* Entries taken from a collection:
============

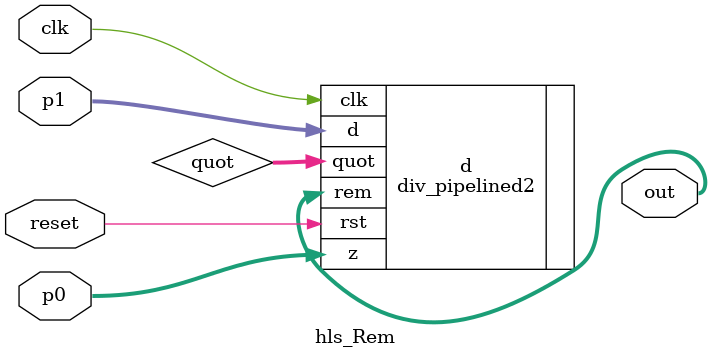
<source format=v>
module uartmm(input clk,
              input             rst,

              input             RX,
              output            TX,
              
              output reg [31:0] data_b,
              output reg        strobe_b,
              input [31:0]      addr_b,
              input [31:0]      data_b_in,
              input [31:0]      data_b_we);

   reg [7:0]                uart_din_r;
   reg                      uart_valid_r;
   reg                      uart_ready_r;
   
   reg [7:0]                input_axis_tdata;
   reg                      input_axis_tvalid;
   wire                     input_axis_tready;
   
   
   wire [7:0]               output_axis_tdata;
   wire                     output_axis_tvalid;
   reg                      output_axis_tready;
   
   uart _uart (
               .clk(clk),
               .rst(~rst),
               
               .rxd(RX),
               .txd(TX),

               .input_axis_tdata(input_axis_tdata),
               .input_axis_tvalid(input_axis_tvalid),
               .input_axis_tready(input_axis_tready),

               .output_axis_tdata(output_axis_tdata),
               .output_axis_tvalid(output_axis_tvalid),
               .output_axis_tready(output_axis_tready),
               
               //  90MHz
               .prescale(90000000/(115200*8)));
   
   assign strobe_b_next = (addr_b == 65537) | (addr_b == 65538) | (addr_b == 65539);
   assign data_b_next = (addr_b == 65537)?uart_valid_r:
                        (addr_b == 65538)?uart_ready_r:
                        (addr_b == 65539)?uart_din_r:0;

   always @(posedge clk)
     if (~rst) begin
        uart_din_r <= 0;
        uart_valid_r <= 0;
        uart_ready_r <= 0;
        input_axis_tdata <= 0;
        input_axis_tvalid <= 0;
        output_axis_tready <= 0;
     end else begin

        data_b <= data_b_next;
        strobe_b <= strobe_b_next;
        
        if (input_axis_tvalid) begin
           input_axis_tvalid <= 0;
        end
        
        if (output_axis_tvalid & ~output_axis_tready) begin
           output_axis_tready <= 1;
        end

        uart_ready_r <= input_axis_tready; // delay

        if (output_axis_tvalid) begin
           output_axis_tready <= 0;
           uart_din_r <= output_axis_tdata;
           uart_valid_r <= 1;
        end else if ((addr_b == 65539) & ~data_b_we & uart_valid_r) begin
           uart_valid_r <= 0;
        end else if ((addr_b == 65539) & data_b_we & input_axis_tready & ~input_axis_tvalid) begin
           input_axis_tdata <= data_b[7:0];
           input_axis_tvalid <= 1;
        end
     end
   

endmodule

module ledwriter (input clk,
                  input rst,

                  output reg [15:0] LED,
                  
                  input [31:0]     addr_b,
                  input [31:0]     data_b_in,
                  input [31:0]     data_b_we);

   always @(posedge clk)
     if (~rst) begin
        LED <= 0;
     end else begin
        if (addr_b == 65540)
          LED <= data_b_in[15:0];
     end

endmodule


module socram(input clk,
              input             rst,

              output reg [31:0] data_a,
              input [31:0]      addr_a,
              
              output reg [31:0] data_b,
              output reg        strobe_b,
              input [31:0]      addr_b,
              input [31:0]      data_b_in,
              input [31:0]      data_b_we);

   parameter RAM_DEPTH = 8192 * 2;
   parameter INIT_FILE = "../../custom.hex";
   
   reg [31:0]                   mem [0:RAM_DEPTH-1];

   initial begin
      if (INIT_FILE != "")
         $readmemh(INIT_FILE, mem);
   end
    
   always @(posedge clk)
     begin
        if (data_b_we & (addr_b[31:16] == 0)) begin
           mem[addr_b] <= data_b_in;
        end
        data_a <= mem[addr_a];
        data_b <= mem[addr_b];
        strobe_b <= (addr_b[31:16] == 0);
     end

endmodule



module generic_mul ( a, b, clk, pdt);
   parameter size = 32, level = 5;
   input [size-1 : 0] a;
   input [size-1 : 0] b;
   input              clk;
   output [2*size-1 : 0] pdt;
   reg [size-1 : 0]      a_int, b_int;
   reg [2*size-1 : 0]    pdt_int [level-1 : 0];
   integer               i;
   
   assign pdt = pdt_int [level-1];
   
   always @ (posedge clk)
     begin
        a_int <= a;
        b_int <= b;
        pdt_int[0] <= a_int * b_int;
        for(i =1;i <level;i =i +1)
          pdt_int [i] <= pdt_int [i-1];
     end
endmodule

module hls_Mul(input clk,
               input reset,

               input [31:0]  p0,
               input [31:0]  p1,
               output [31:0] out);

   reg [31:0]                p0t;
   reg [31:0]                p1t;
   reg [31:0]                tmp1;
   reg [31:0]                tmp2;
   reg [31:0]                tmp3;
   reg [31:0]                tmp4;
   assign out = tmp4;

   generic_mul #(.size(32),.level(3)) mul1 (.clk(clk),
                                            .a(p0),
                                            .b(p1),
                                            .pdt(out));
endmodule


module mul16x16 (input [15:0]      a,
                 input [15:0]      b,
                 output [31:0] o);

   assign o = a * b;
   
endmodule // mul16x16



`include "../rtl/mul.v"


module hls_MulFSM(input clk,
                  input         reset,
                  input         req,
                  output        ack,
                  
                  input [31:0]  p0,
                  input [31:0]  p1,
                  output [31:0] out);

    mul32x32_fsm S(.clk(clk),
                   .rst(reset),
                   .req(req),
                   .ack(ack),
                   .p0(p0),
                   .p1(p1),
                   .out(out));

endmodule // hls_MulFSM

module hlsblockram (input         clk,
                    
                    input [ABITWIDTH-1:0]      readaddr1,
                    output reg [BITWIDTH-1:0] readout1,
                    input [ABITWIDTH-1:0]      writeaddr1,
                    input [BITWIDTH-1:0]      writein1,
                    input                     we
                    );
   

   parameter SIZE = 32;
   parameter BITWIDTH = 32;
   parameter ABITWIDTH = 32;
   
   reg [BITWIDTH-1:0] mem [0:SIZE-1];
 
   // Expect 2-port (1ro+1wo) to be inferred
   always @(posedge clk)
     begin
        if (we) begin
           mem[writeaddr1] = writein1;
        end
        readout1 <= mem[readaddr1];
     end

endmodule // toyblockram



`include "../rtl/div2.v"

// 8-stage integher division pipeline
module hls_Div(input clk,
               input         reset,

               input [31:0]  p0,
               input [31:0]  p1,

               output [31:0] out);

   wire                      div0, ovf;
   wire [31:0]               rem;
   
   div_pipelined2 #(.WIDTH(32)) d(.clk(clk),
                                  .rst(reset),
                                  .z(p0),
                                  .d(p1),
                                  .quot(out),
                                  .rem(rem));
endmodule


// 8-stage integher division pipeline
module hls_Rem(input clk,
               input         reset,

               input [31:0]  p0,
               input [31:0]  p1,

               output [31:0] out);

   wire [31:0]               quot;
   
   div_pipelined2 #(.WIDTH(32)) d(.clk(clk),
                                  .rst(reset),
                                  .z(p0),
                                  .d(p1),
                                  .quot(quot),
                                  .rem(out));

endmodule


</source>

============

* AIM OF THE TASK:
Output the entries above exactly. Drop the pictures.

* EXERCISE ANSWER:
<source format=v>
module uartmm(input clk,
              input             rst,

              input             RX,
              output            TX,
              
              output reg [31:0] data_b,
              output reg        strobe_b,
              input [31:0]      addr_b,
              input [31:0]      data_b_in,
              input [31:0]      data_b_we);

   reg [7:0]                uart_din_r;
   reg                      uart_valid_r;
   reg                      uart_ready_r;
   
   reg [7:0]                input_axis_tdata;
   reg                      input_axis_tvalid;
   wire                     input_axis_tready;
   
   
   wire [7:0]               output_axis_tdata;
   wire                     output_axis_tvalid;
   reg                      output_axis_tready;
   
   uart _uart (
               .clk(clk),
               .rst(~rst),
               
               .rxd(RX),
               .txd(TX),

               .input_axis_tdata(input_axis_tdata),
               .input_axis_tvalid(input_axis_tvalid),
               .input_axis_tready(input_axis_tready),

               .output_axis_tdata(output_axis_tdata),
               .output_axis_tvalid(output_axis_tvalid),
               .output_axis_tready(output_axis_tready),
               
               //  90MHz
               .prescale(90000000/(115200*8)));
   
   assign strobe_b_next = (addr_b == 65537) | (addr_b == 65538) | (addr_b == 65539);
   assign data_b_next = (addr_b == 65537)?uart_valid_r:
                        (addr_b == 65538)?uart_ready_r:
                        (addr_b == 65539)?uart_din_r:0;

   always @(posedge clk)
     if (~rst) begin
        uart_din_r <= 0;
        uart_valid_r <= 0;
        uart_ready_r <= 0;
        input_axis_tdata <= 0;
        input_axis_tvalid <= 0;
        output_axis_tready <= 0;
     end else begin

        data_b <= data_b_next;
        strobe_b <= strobe_b_next;
        
        if (input_axis_tvalid) begin
           input_axis_tvalid <= 0;
        end
        
        if (output_axis_tvalid & ~output_axis_tready) begin
           output_axis_tready <= 1;
        end

        uart_ready_r <= input_axis_tready; // delay

        if (output_axis_tvalid) begin
           output_axis_tready <= 0;
           uart_din_r <= output_axis_tdata;
           uart_valid_r <= 1;
        end else if ((addr_b == 65539) & ~data_b_we & uart_valid_r) begin
           uart_valid_r <= 0;
        end else if ((addr_b == 65539) & data_b_we & input_axis_tready & ~input_axis_tvalid) begin
           input_axis_tdata <= data_b[7:0];
           input_axis_tvalid <= 1;
        end
     end
   

endmodule

module ledwriter (input clk,
                  input rst,

                  output reg [15:0] LED,
                  
                  input [31:0]     addr_b,
                  input [31:0]     data_b_in,
                  input [31:0]     data_b_we);

   always @(posedge clk)
     if (~rst) begin
        LED <= 0;
     end else begin
        if (addr_b == 65540)
          LED <= data_b_in[15:0];
     end

endmodule


module socram(input clk,
              input             rst,

              output reg [31:0] data_a,
              input [31:0]      addr_a,
              
              output reg [31:0] data_b,
              output reg        strobe_b,
              input [31:0]      addr_b,
              input [31:0]      data_b_in,
              input [31:0]      data_b_we);

   parameter RAM_DEPTH = 8192 * 2;
   parameter INIT_FILE = "../../custom.hex";
   
   reg [31:0]                   mem [0:RAM_DEPTH-1];

   initial begin
      if (INIT_FILE != "")
         $readmemh(INIT_FILE, mem);
   end
    
   always @(posedge clk)
     begin
        if (data_b_we & (addr_b[31:16] == 0)) begin
           mem[addr_b] <= data_b_in;
        end
        data_a <= mem[addr_a];
        data_b <= mem[addr_b];
        strobe_b <= (addr_b[31:16] == 0);
     end

endmodule



module generic_mul ( a, b, clk, pdt);
   parameter size = 32, level = 5;
   input [size-1 : 0] a;
   input [size-1 : 0] b;
   input              clk;
   output [2*size-1 : 0] pdt;
   reg [size-1 : 0]      a_int, b_int;
   reg [2*size-1 : 0]    pdt_int [level-1 : 0];
   integer               i;
   
   assign pdt = pdt_int [level-1];
   
   always @ (posedge clk)
     begin
        a_int <= a;
        b_int <= b;
        pdt_int[0] <= a_int * b_int;
        for(i =1;i <level;i =i +1)
          pdt_int [i] <= pdt_int [i-1];
     end
endmodule

module hls_Mul(input clk,
               input reset,

               input [31:0]  p0,
               input [31:0]  p1,
               output [31:0] out);

   reg [31:0]                p0t;
   reg [31:0]                p1t;
   reg [31:0]                tmp1;
   reg [31:0]                tmp2;
   reg [31:0]                tmp3;
   reg [31:0]                tmp4;
   assign out = tmp4;

   generic_mul #(.size(32),.level(3)) mul1 (.clk(clk),
                                            .a(p0),
                                            .b(p1),
                                            .pdt(out));
endmodule


module mul16x16 (input [15:0]      a,
                 input [15:0]      b,
                 output [31:0] o);

   assign o = a * b;
   
endmodule // mul16x16



`include "../rtl/mul.v"


module hls_MulFSM(input clk,
                  input         reset,
                  input         req,
                  output        ack,
                  
                  input [31:0]  p0,
                  input [31:0]  p1,
                  output [31:0] out);

    mul32x32_fsm S(.clk(clk),
                   .rst(reset),
                   .req(req),
                   .ack(ack),
                   .p0(p0),
                   .p1(p1),
                   .out(out));

endmodule // hls_MulFSM

module hlsblockram (input         clk,
                    
                    input [ABITWIDTH-1:0]      readaddr1,
                    output reg [BITWIDTH-1:0] readout1,
                    input [ABITWIDTH-1:0]      writeaddr1,
                    input [BITWIDTH-1:0]      writein1,
                    input                     we
                    );
   

   parameter SIZE = 32;
   parameter BITWIDTH = 32;
   parameter ABITWIDTH = 32;
   
   reg [BITWIDTH-1:0] mem [0:SIZE-1];
 
   // Expect 2-port (1ro+1wo) to be inferred
   always @(posedge clk)
     begin
        if (we) begin
           mem[writeaddr1] = writein1;
        end
        readout1 <= mem[readaddr1];
     end

endmodule // toyblockram



`include "../rtl/div2.v"

// 8-stage integher division pipeline
module hls_Div(input clk,
               input         reset,

               input [31:0]  p0,
               input [31:0]  p1,

               output [31:0] out);

   wire                      div0, ovf;
   wire [31:0]               rem;
   
   div_pipelined2 #(.WIDTH(32)) d(.clk(clk),
                                  .rst(reset),
                                  .z(p0),
                                  .d(p1),
                                  .quot(out),
                                  .rem(rem));
endmodule


// 8-stage integher division pipeline
module hls_Rem(input clk,
               input         reset,

               input [31:0]  p0,
               input [31:0]  p1,

               output [31:0] out);

   wire [31:0]               quot;
   
   div_pipelined2 #(.WIDTH(32)) d(.clk(clk),
                                  .rst(reset),
                                  .z(p0),
                                  .d(p1),
                                  .quot(quot),
                                  .rem(out));

endmodule


</source>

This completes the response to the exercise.